= TASK =
In the forum post about storm conditioning, what kind of dog was Beauty?

= GIVEN PASSAGE =
'''

# Storm Conditioning Tips?



## Posh's Mom (Dec 20, 2007)

Okay, it's seems we're finally done getting snow for the season and have gracefully moved into Spring thunderstorms.

Tonight, the sky looked a bit dodgy like something was a brewin'. Posh started acting very strangely. I almost thought she was hurt or sick. She barked incessantly at my husband when he got home (she is absolutely not a barker and loves him dearly) and when he came over to pick her up and comfort her she peed on the floor a bit and yelped really loudly like he had struck her. He had not even touched her. 

The hubby gave her kisses and a treat and she seemed to be a little better. She went and cozied up in her little bed by the computer. I was cooking dinner and my family was busy cleaning up when Posh let out a little yip. It wasn't anything loud, just a squeak and she startled and jumped out of her bed like someone had lit a match under her bed.

I immediately went over to her to see if she was okay. I picked her and she was shaking like crazy. I went to giver her a kiss and a snuggle, which I do about one million times a day, and she struck out at my face like she was going to bite me. She has never done this before! I knew something was very wrong.

I thought it would be safest for her and my kids to tell her to kennel, she walked right in, and I did not correct her for lashing out at me. I knew she was totally afraid or hurt or something and it was not a behavioral thing going on. I have corrected her for trying to bite me when grooming or growling at my youngest...but this situation did not seem like a correction would be the best thing.

I left the door to her crate open and she ended up going to my bedroom and hiding under my bed. By this time, the thunder was really going like gang busters.

Well, we always have joked that she is our beloved border collie Beauty incarnate (she was born on the day Beauty died and she frequently lies in the same spot under our kitchen bench) and Beauty was absolutely bonkers about storms coming. We never needed a weather man as she was our forecaster. Way before any storm rolled in, she would start nervously panting and want to be right next to me our my hubby. Meanwhile, I was so surprised at Posh's reaction of hiding and wanting nothing to do with her Mommy.

'''

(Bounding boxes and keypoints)
'''

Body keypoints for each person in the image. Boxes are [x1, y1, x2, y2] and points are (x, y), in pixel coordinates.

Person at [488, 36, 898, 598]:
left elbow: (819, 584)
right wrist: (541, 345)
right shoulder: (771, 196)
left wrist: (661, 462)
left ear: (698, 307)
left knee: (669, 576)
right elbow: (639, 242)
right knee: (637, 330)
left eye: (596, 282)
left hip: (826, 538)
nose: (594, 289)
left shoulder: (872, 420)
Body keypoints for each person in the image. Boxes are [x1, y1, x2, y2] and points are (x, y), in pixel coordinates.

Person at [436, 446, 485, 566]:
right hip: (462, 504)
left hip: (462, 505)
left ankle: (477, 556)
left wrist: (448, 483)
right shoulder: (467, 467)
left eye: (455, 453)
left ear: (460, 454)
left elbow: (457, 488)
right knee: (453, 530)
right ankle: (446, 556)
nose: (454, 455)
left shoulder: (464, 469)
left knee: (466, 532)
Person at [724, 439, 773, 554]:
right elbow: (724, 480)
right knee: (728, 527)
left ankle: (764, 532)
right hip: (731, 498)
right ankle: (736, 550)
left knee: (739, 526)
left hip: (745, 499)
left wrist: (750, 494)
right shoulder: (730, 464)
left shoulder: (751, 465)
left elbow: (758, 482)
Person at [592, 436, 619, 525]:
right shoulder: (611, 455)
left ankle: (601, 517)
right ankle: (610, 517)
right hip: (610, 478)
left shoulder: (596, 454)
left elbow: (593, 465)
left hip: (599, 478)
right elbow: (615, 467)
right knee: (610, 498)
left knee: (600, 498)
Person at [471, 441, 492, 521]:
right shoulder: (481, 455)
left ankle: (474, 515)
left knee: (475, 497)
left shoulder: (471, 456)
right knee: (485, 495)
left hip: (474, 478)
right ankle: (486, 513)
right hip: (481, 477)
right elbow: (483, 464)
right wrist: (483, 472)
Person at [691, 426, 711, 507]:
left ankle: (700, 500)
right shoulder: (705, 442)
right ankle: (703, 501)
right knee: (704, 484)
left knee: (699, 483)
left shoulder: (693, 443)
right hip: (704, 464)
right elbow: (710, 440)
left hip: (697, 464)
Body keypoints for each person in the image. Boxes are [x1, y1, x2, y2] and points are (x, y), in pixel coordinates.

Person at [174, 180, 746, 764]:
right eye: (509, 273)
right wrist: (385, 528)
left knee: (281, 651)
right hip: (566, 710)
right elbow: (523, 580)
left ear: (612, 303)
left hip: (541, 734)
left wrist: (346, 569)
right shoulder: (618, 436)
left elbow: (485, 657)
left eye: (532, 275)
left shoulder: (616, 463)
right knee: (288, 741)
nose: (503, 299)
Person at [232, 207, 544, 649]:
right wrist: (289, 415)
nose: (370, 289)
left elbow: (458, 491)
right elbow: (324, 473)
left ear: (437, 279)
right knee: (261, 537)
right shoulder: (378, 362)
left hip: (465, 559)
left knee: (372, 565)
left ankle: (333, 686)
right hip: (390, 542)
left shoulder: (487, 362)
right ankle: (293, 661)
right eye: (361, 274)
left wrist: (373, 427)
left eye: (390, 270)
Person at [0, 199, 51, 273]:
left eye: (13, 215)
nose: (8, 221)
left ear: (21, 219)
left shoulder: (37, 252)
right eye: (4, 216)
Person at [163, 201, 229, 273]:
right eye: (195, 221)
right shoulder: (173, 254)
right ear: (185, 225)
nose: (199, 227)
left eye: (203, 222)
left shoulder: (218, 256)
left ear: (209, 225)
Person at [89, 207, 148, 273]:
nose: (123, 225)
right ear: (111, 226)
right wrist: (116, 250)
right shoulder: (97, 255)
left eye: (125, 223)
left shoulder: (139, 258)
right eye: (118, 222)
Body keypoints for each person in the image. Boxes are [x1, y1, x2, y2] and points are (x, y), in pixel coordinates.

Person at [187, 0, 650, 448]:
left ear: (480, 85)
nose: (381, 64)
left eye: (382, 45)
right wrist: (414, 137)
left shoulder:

'''

= RESPONSE FOR THIS EXERCISE =
Beauty was a border collie.